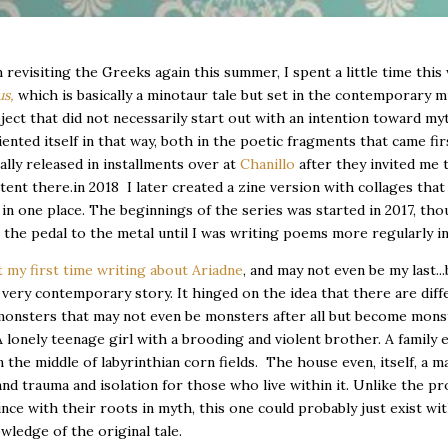
m revisiting the Greeks again this summer, I spent a little time thi
us,
which is basically a minotaur tale but set in the contemporary m
ject that did not necessarily start out with an intention toward my
iented itself in that way, both in the poetic fragments that came fir
ially released in installments over at
Chanillo
after they invited me 
ent there.in 2018 I later created a zine version with collages that 
in one place. The beginnings of the series was started in 2017, tho
t the pedal to the metal until I was writing poems more regularly i
 my first time writing about Ariadne
, and may not even be my last...b
 a very contemporary story. It hinged on the idea that there are diff
monsters that may not even be monsters after all but become mons
A lonely teenage girl with a brooding and violent brother. A family 
n the middle of labyrinthian corn fields. The house even, itself, a m
d trauma and isolation for those who live within it. Unlike the pro
ince with their roots in myth, this one could probably just exist wi
ledge of the original tale.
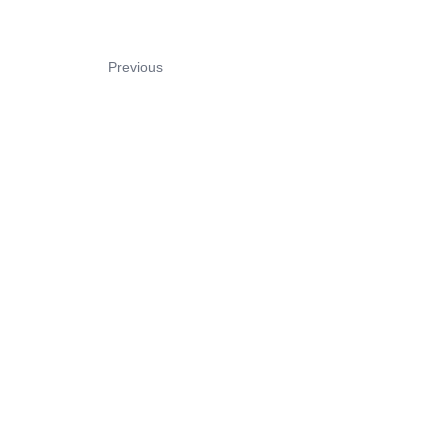
Previous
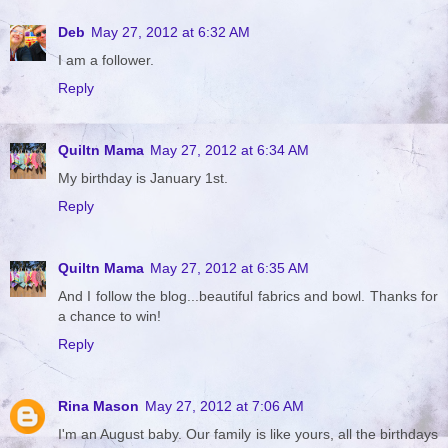
Deb
May 27, 2012 at 6:32 AM
I am a follower.
Reply
Quiltn Mama
May 27, 2012 at 6:34 AM
My birthday is January 1st.
Reply
Quiltn Mama
May 27, 2012 at 6:35 AM
And I follow the blog...beautiful fabrics and bowl. Thanks for
a chance to win!
Reply
Rina Mason
May 27, 2012 at 7:06 AM
I'm an August baby. Our family is like yours, all the birthdays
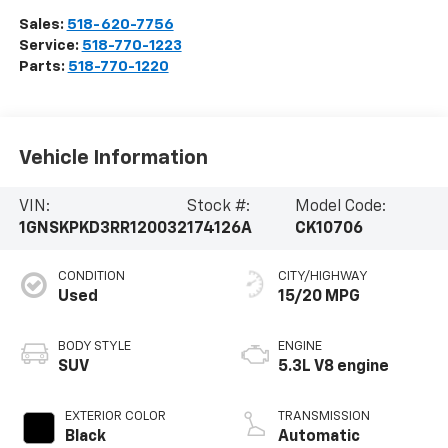
Sales:
518-620-7756
Service:
518-770-1223
Parts:
518-770-1220
Vehicle Information
VIN:
Stock #:
Model Code:
1GNSKPKD3RR120032
174126A
CK10706
CONDITION
CITY/HIGHWAY
Used
15/20 MPG
BODY STYLE
ENGINE
SUV
5.3L V8 engine
EXTERIOR COLOR
TRANSMISSION
Black
Automatic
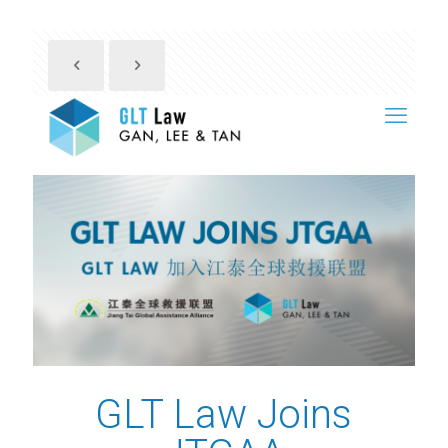
GLT Law Joins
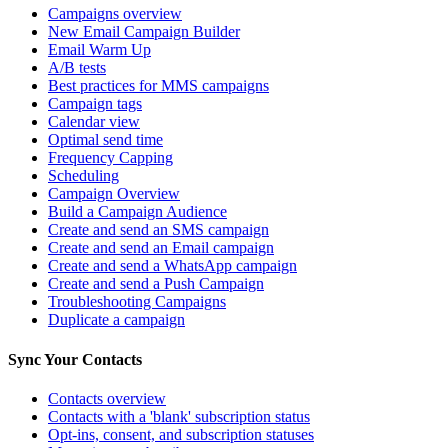
Campaigns overview
New Email Campaign Builder
Email Warm Up
A/B tests
Best practices for MMS campaigns
Campaign tags
Calendar view
Optimal send time
Frequency Capping
Scheduling
Campaign Overview
Build a Campaign Audience
Create and send an SMS campaign
Create and send an Email campaign
Create and send a WhatsApp campaign
Create and send a Push Campaign
Troubleshooting Campaigns
Duplicate a campaign
Sync Your Contacts
Contacts overview
Contacts with a 'blank' subscription status
Opt-ins, consent, and subscription statuses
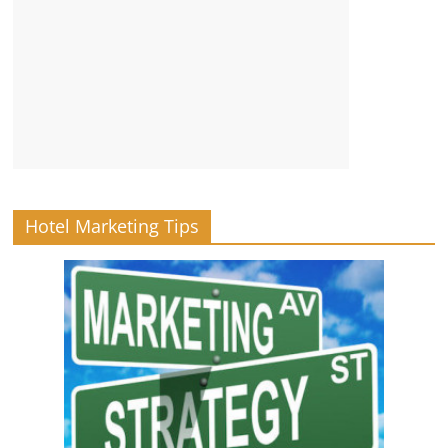
Hotel Marketing Tips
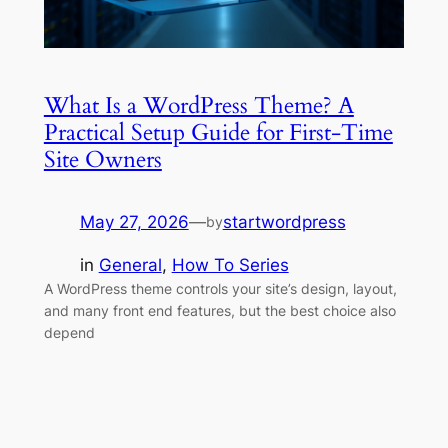
What Is a WordPress Theme? A
Practical Setup Guide for First-Time
Site Owners
May 27, 2026
—
startwordpress
by
in
General
, 
How To Series
A WordPress theme controls your site’s design, layout,
and many front end features, but the best choice also
depend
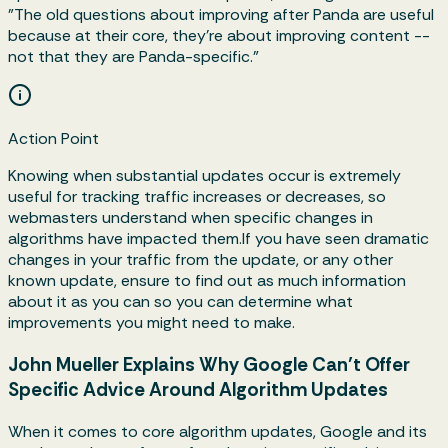
"The old questions about improving after Panda are useful
because at their core, they're about improving content --
not that they are Panda-specific."
Action Point
Knowing when substantial updates occur is extremely
useful for tracking traffic increases or decreases, so
webmasters understand when specific changes in
algorithms have impacted them.If you have seen dramatic
changes in your traffic from the update, or any other
known update, ensure to find out as much information
about it as you can so you can determine what
improvements you might need to make.
John Mueller Explains Why Google Can’t Offer
Specific Advice Around Algorithm Updates
When it comes to core algorithm updates, Google and its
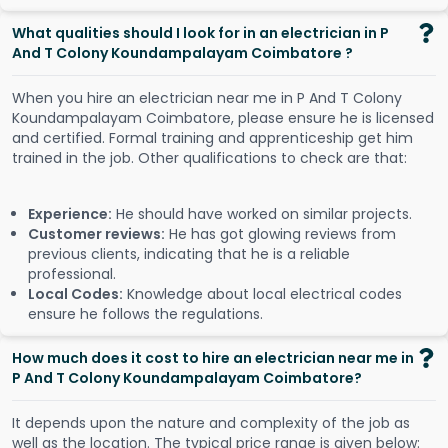
What qualities should I look for in an electrician in P
And T Colony Koundampalayam Coimbatore ?
When you hire an electrician near me in P And T Colony
Koundampalayam Coimbatore, please ensure he is licensed
and certified. Formal training and apprenticeship get him
trained in the job. Other qualifications to check are that:
Experience:
He should have worked on similar projects.
Customer reviews:
He has got glowing reviews from
previous clients, indicating that he is a reliable
professional.
Local Codes:
Knowledge about local electrical codes
ensure he follows the regulations.
How much does it cost to hire an electrician near me in
P And T Colony Koundampalayam Coimbatore?
It depends upon the nature and complexity of the job as
well as the location. The typical price range is given below:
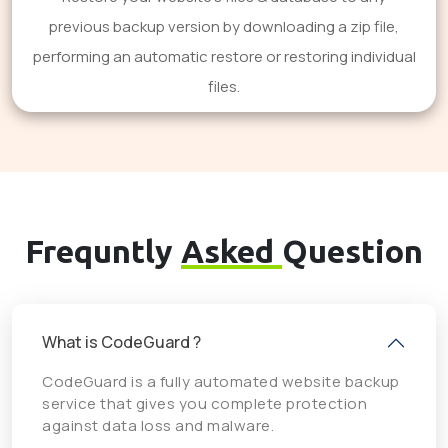
previous backup version by downloading a zip file,
performing an automatic restore or restoring individual
files.
Frequntly
Asked
Question
What is CodeGuard ?
CodeGuard is a fully automated website backup
service that gives you complete protection
against data loss and malware.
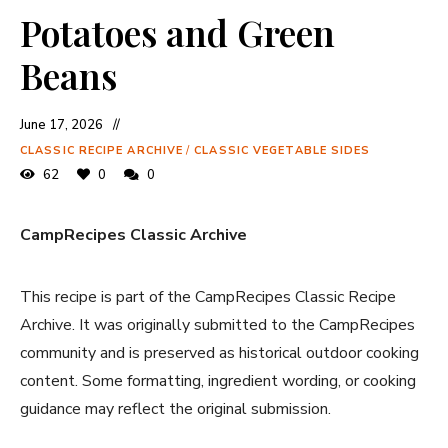
Potatoes and Green
Beans
June 17, 2026
CLASSIC RECIPE ARCHIVE
/
CLASSIC VEGETABLE SIDES
62
0
0
CampRecipes Classic Archive
This recipe is part of the CampRecipes Classic Recipe
Archive. It was originally submitted to the CampRecipes
community and is preserved as historical outdoor cooking
content. Some formatting, ingredient wording, or cooking
guidance may reflect the original submission.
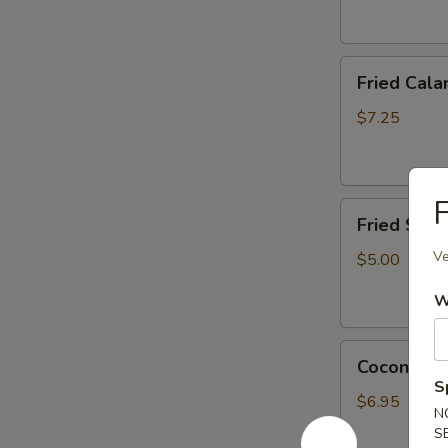
Fried
Fried Cala
Calamari
(6
$7.25
pcs)
App
F
Fried
Fried Scal
Scallop
(6
Ve
$5.00
pcs)
W
Coconut
Coconut Sh
Shrimp
S
(4
$6.95
N
pcs)
S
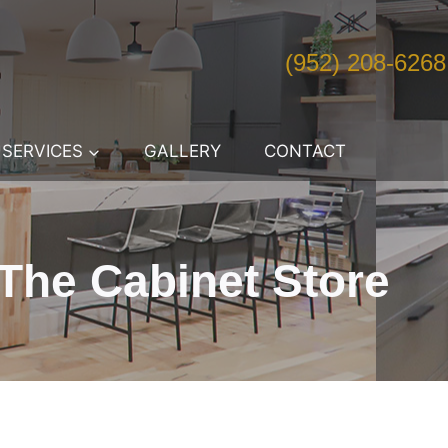
(952) 208-6268
SERVICES
GALLERY
CONTACT
The Cabinet Store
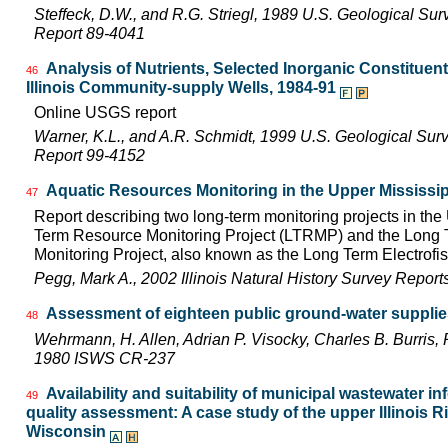
Steffeck, D.W., and R.G. Striegl, 1989 U.S. Geological Su
Report 89-4041
Analysis of Nutrients, Selected Inorganic Constituen
46
Illinois Community-supply Wells, 1984-91
Online USGS report
Warner, K.L., and A.R. Schmidt, 1999 U.S. Geological Sur
Report 99-4152
Aquatic Resources Monitoring in the Upper Mississip
47
Report describing two long-term monitoring projects in the
Term Resource Monitoring Project (LTRMP) and the Long Te
Monitoring Project, also known as the Long Term Electrofis
Pegg, Mark A., 2002 Illinois Natural History Survey Repor
Assessment of eighteen public ground-water supplies 
48
Wehrmann, H. Allen, Adrian P. Visocky, Charles B. Burris,
1980 ISWS CR-237
Availability and suitability of municipal wastewater in
49
quality assessment: A case study of the upper Illinois Riv
Wisconsin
====
EXERCISE PROMPT: Take the lines from the one that contains "community and is" through the last line of the material above and reproduce them exactly, leaving out any pictures.

REPLY:
community and is preserved as historical outdoor cooking
content. Some formatting, ingredient wording, or cooking
guidance may reflect the original submission.
Fried
Fried Cala
Calamari
(6
$7.25
pcs)
App
F
Fried
Fried Scal
Scallop
(6
Ve
$5.00
pcs)
W
Coconut
Coconut Sh
Shrimp
S
(4
$6.95
N
pcs)
S
(952) 208-6268
SERVICES
GALLERY
CONTACT
The Cabinet Store
Steffeck, D.W., and R.G. Striegl, 1989 U.S. Geological Su
Report 89-4041
Analysis of Nutrients, Selected Inorganic Constituen
46
Illinois Community-supply Wells, 1984-91
Online USGS report
Warner, K.L., and A.R. Schmidt, 1999 U.S. Geological Sur
Report 99-4152
Aquatic Resources Monitoring in the Upper Mississip
47
Report describing two long-term monitoring projects in the
Term Resource Monitoring Project (LTRMP) and the Long Te
Monitoring Project, also known as the Long Term Electrofis
Pegg, Mark A., 2002 Illinois Natural History Survey Repor
Assessment of eighteen public ground-water supplies 
48
Wehrmann, H. Allen, Adrian P. Visocky, Charles B. Burris,
1980 ISWS CR-237
Availability and suitability of municipal wastewater in
49
quality assessment: A case study of the upper Illinois Riv
Wisconsin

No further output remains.